Go 语言实现——数据结构
=======================

变量（variable） = 类型（type）+变量名（name）+值（value）。

值（value）的内存结构
---------------------

基础类型 ::

    +---+
    | 1 |  int
    +---+
    +---+
    |3.1|  float32
    +---+
    +---+---+---+---+
    | 1 | 2 | 3 | 4 | [4]int
    +---+---+---+---+

结构体（struct） ::

    +---+---+---+---+---+---+---+---+
    | 1 | 2 | 0 | 0 | 3 | 0 | 0 | 0 | struct{a byte; b byte; c int32} = {1,2,3}
    +---+---+---+---+---+---+---+---+
      a   b           c

字符串和切片（slice） ::

    +---------+---------+
    | pointer | len=5   | s = "hello"
    +---------+---------+
      |
      +---+---+---+---+---+
      | h | e | l | l | o | [5]byte
      +---+---+---+---+---+
          |
    +---------+---------+
    | pointer | len=2   | sub = s[1:3]
    +---------+---------+

    +---------+---------+---------+
    | pointer | len=8   | cap=8   | x = []int{0,1,2,3,4,5,6,7}
    +---------+---------+---------+
        |
        +---+---+---+---+---+---+---+---+
        | 0 | 1 | 2 | 3 | 4 | 5 | 6 | 7 | [8]int
        +---+---+---+---+---+---+---+---+
            |
            +---------+---------+---------+
            | pointer | len=2   | cap=5   | y = x[1:3:6]
            +---------+---------+---------+


从上面可以看出，Go 在存储变量值时和 C 比较类似，就是存的 raw 数据。

那么问题来了，既然变量值里没有保存类型指针之类的额外数据， ``reflect.TypeOf(v)`` 是怎么取得变量值的类型信息的呢？

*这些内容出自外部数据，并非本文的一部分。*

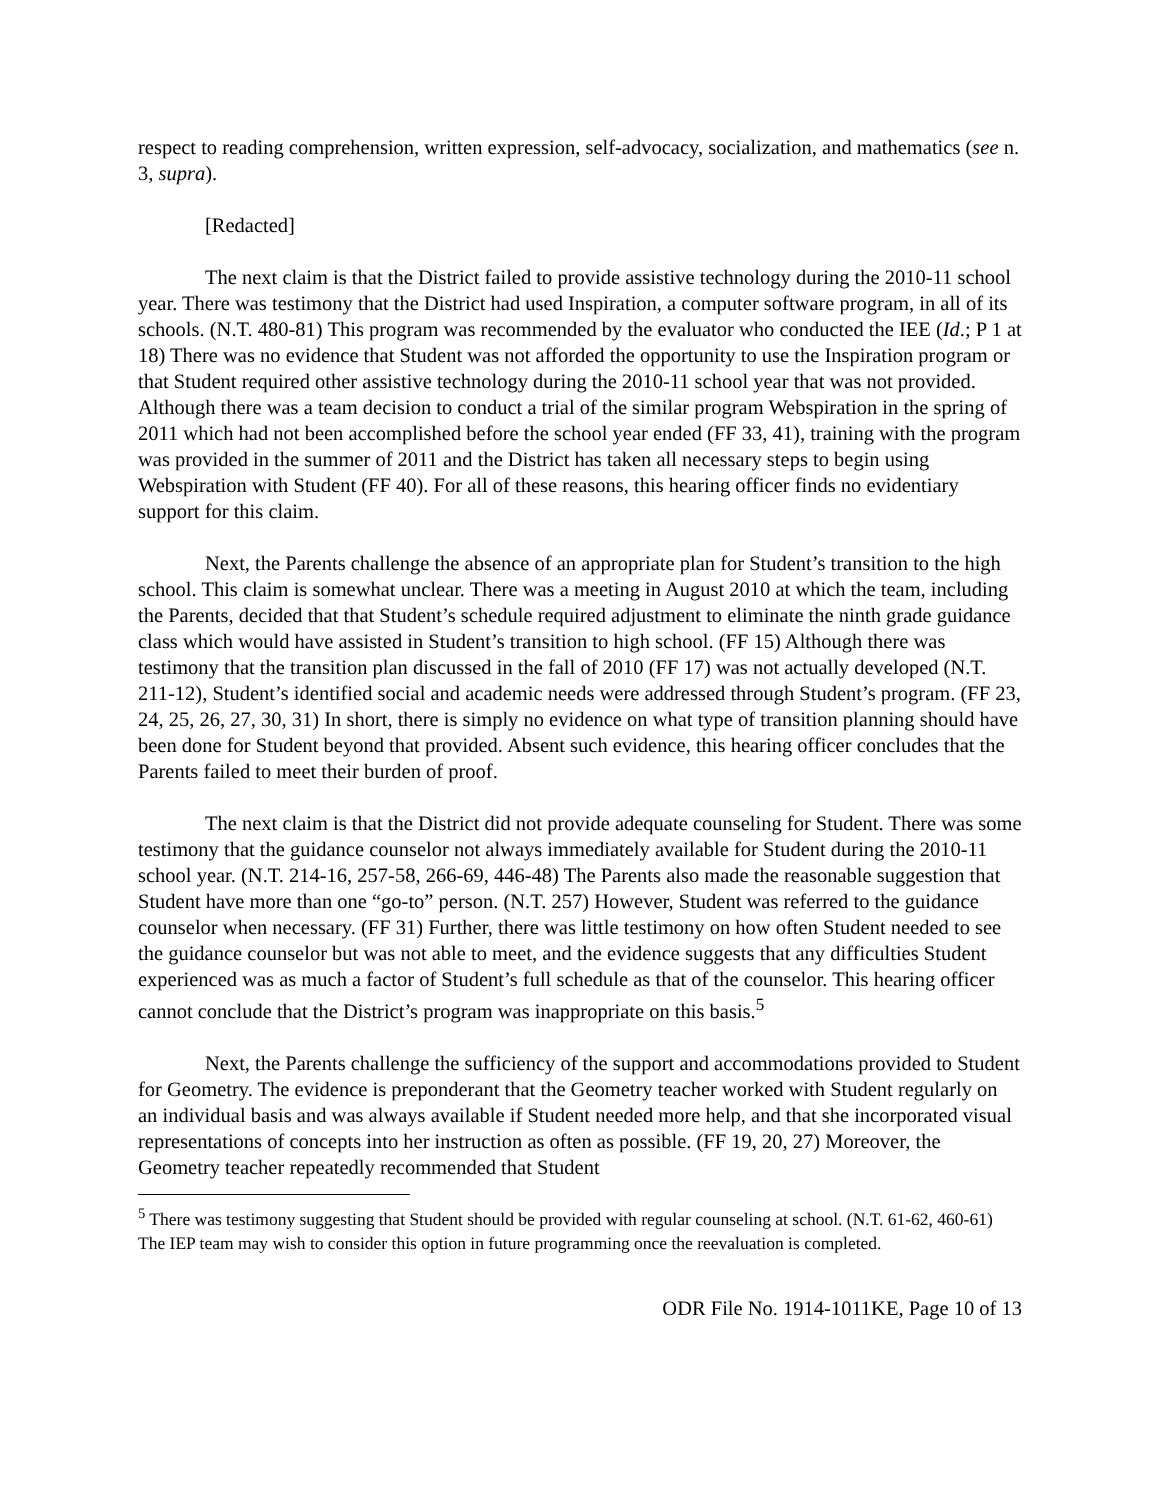respect to reading comprehension, written expression, self-advocacy, socialization, and mathematics (see n. 3, supra).
[Redacted]
The next claim is that the District failed to provide assistive technology during the 2010-11 school year. There was testimony that the District had used Inspiration, a computer software program, in all of its schools. (N.T. 480-81) This program was recommended by the evaluator who conducted the IEE (Id.; P 1 at 18) There was no evidence that Student was not afforded the opportunity to use the Inspiration program or that Student required other assistive technology during the 2010-11 school year that was not provided. Although there was a team decision to conduct a trial of the similar program Webspiration in the spring of 2011 which had not been accomplished before the school year ended (FF 33, 41), training with the program was provided in the summer of 2011 and the District has taken all necessary steps to begin using Webspiration with Student (FF 40). For all of these reasons, this hearing officer finds no evidentiary support for this claim.
Next, the Parents challenge the absence of an appropriate plan for Student’s transition to the high school. This claim is somewhat unclear. There was a meeting in August 2010 at which the team, including the Parents, decided that that Student’s schedule required adjustment to eliminate the ninth grade guidance class which would have assisted in Student’s transition to high school. (FF 15) Although there was testimony that the transition plan discussed in the fall of 2010 (FF 17) was not actually developed (N.T. 211-12), Student’s identified social and academic needs were addressed through Student’s program. (FF 23, 24, 25, 26, 27, 30, 31) In short, there is simply no evidence on what type of transition planning should have been done for Student beyond that provided. Absent such evidence, this hearing officer concludes that the Parents failed to meet their burden of proof.
The next claim is that the District did not provide adequate counseling for Student. There was some testimony that the guidance counselor not always immediately available for Student during the 2010-11 school year. (N.T. 214-16, 257-58, 266-69, 446-48) The Parents also made the reasonable suggestion that Student have more than one “go-to” person. (N.T. 257) However, Student was referred to the guidance counselor when necessary. (FF 31) Further, there was little testimony on how often Student needed to see the guidance counselor but was not able to meet, and the evidence suggests that any difficulties Student experienced was as much a factor of Student’s full schedule as that of the counselor. This hearing officer cannot conclude that the District’s program was inappropriate on this basis.<sup>5</sup>
Next, the Parents challenge the sufficiency of the support and accommodations provided to Student for Geometry. The evidence is preponderant that the Geometry teacher worked with Student regularly on an individual basis and was always available if Student needed more help, and that she incorporated visual representations of concepts into her instruction as often as possible. (FF 19, 20, 27) Moreover, the Geometry teacher repeatedly recommended that Student
<sup>5</sup> There was testimony suggesting that Student should be provided with regular counseling at school. (N.T. 61-62, 460-61) The IEP team may wish to consider this option in future programming once the reevaluation is completed.
ODR File No. 1914-1011KE, Page 10 of 13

我们看一下 ``reflect.TypeOf(v)`` 的函数原型：

.. code-block:: go

    func TypeOf(i interface{}) Type

从函数原型来看，答案应该就在这个 *interface{}* 里了 。

接口 interface 的实现
----------------------

interface 是 Go 语言中类型系统的注入点。

根据 interface 是否包含有 method，interface 用  `iface <https://github.com/golang/go/blob/release-branch.go1.9/src/runtime/runtime2.go#L143>`_  和 `eface <https://github.com/golang/go/blob/release-branch.go1.9/src/runtime/runtime2.go#L148>`_ 这两种结构体来保存。eface 是不含 method 的 interface 结构，即 interface{} 。

.. code-block:: go

    type iface struct {
        tab  *itab
        data unsafe.Pointer
    }

    type eface struct {
        _type *_type
        data  unsafe.Pointer
    }

    type itab struct {
        inter  *interfacetype
        _type  *_type
        link   *itab
        hash   uint32 // copy of _type.hash. Used for type switches.
        bad    bool   // type does not implement interface
        inhash bool   // has this itab been added to hash?
        unused [2]byte
        fun    [1]uintptr // variable sized
    }

iface/eface 中的 data 是指向实际值（value）的指针， *itab._type* 或者 *_type* 是指向类型信息的指针，Go 语言在编译的时候会将所有类型信息保存在可执行文件中，在运行时载入内存，最后在创建 interface{} 结构的时候将类型信息注入到 interface{} 结构中。 通过 *s.tab->type* 即可获取值（value）的类型信息。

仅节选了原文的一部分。